Task item | From the entries below, output the line with "left eye: (273, 143)" and each following line up to and including the line with "right knee: (178, 628)", exactly as written.
--------------------------------------------------
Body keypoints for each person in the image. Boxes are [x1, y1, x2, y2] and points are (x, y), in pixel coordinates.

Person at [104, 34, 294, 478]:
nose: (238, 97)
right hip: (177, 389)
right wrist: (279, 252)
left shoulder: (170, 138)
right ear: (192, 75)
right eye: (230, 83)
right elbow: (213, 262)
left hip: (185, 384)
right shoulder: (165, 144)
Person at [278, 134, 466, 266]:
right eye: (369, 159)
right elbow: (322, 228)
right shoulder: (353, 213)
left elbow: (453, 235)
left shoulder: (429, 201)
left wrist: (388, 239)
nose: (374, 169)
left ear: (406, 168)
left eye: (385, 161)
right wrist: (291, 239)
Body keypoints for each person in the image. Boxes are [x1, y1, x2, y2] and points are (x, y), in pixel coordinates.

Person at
--------------------------------------------------
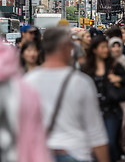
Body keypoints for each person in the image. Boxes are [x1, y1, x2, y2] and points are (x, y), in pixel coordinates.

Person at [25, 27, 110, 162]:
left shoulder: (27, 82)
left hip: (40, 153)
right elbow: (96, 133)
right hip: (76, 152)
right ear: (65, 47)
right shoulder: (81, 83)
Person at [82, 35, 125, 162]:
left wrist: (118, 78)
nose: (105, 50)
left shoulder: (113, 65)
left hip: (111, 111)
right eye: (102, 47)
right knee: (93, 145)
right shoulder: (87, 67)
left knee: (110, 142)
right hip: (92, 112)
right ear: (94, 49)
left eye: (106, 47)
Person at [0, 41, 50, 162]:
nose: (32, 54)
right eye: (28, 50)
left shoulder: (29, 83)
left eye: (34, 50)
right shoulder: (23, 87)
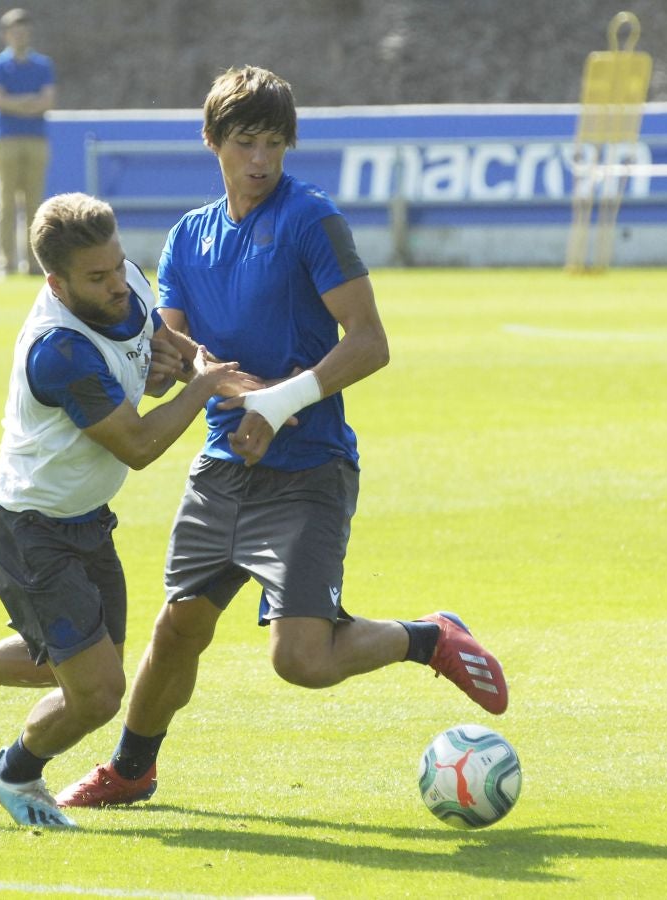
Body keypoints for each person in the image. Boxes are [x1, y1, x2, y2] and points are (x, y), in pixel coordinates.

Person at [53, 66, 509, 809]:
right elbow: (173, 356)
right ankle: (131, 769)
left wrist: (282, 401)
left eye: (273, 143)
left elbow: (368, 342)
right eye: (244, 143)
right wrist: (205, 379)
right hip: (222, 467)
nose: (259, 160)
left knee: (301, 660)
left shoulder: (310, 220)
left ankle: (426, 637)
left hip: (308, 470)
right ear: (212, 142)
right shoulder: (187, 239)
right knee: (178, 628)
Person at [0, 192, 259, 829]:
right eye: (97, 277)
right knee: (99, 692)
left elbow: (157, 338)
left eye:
--------------------------------------------------
Completed exercise |
left eye: (273, 143)
left elbow: (368, 342)
right eye: (244, 143)
right wrist: (205, 379)
right hip: (222, 467)
nose: (259, 160)
left knee: (301, 660)
left shoulder: (310, 220)
left ankle: (426, 637)
left hip: (308, 470)
right ear: (212, 142)
right shoulder: (187, 239)
right knee: (178, 628)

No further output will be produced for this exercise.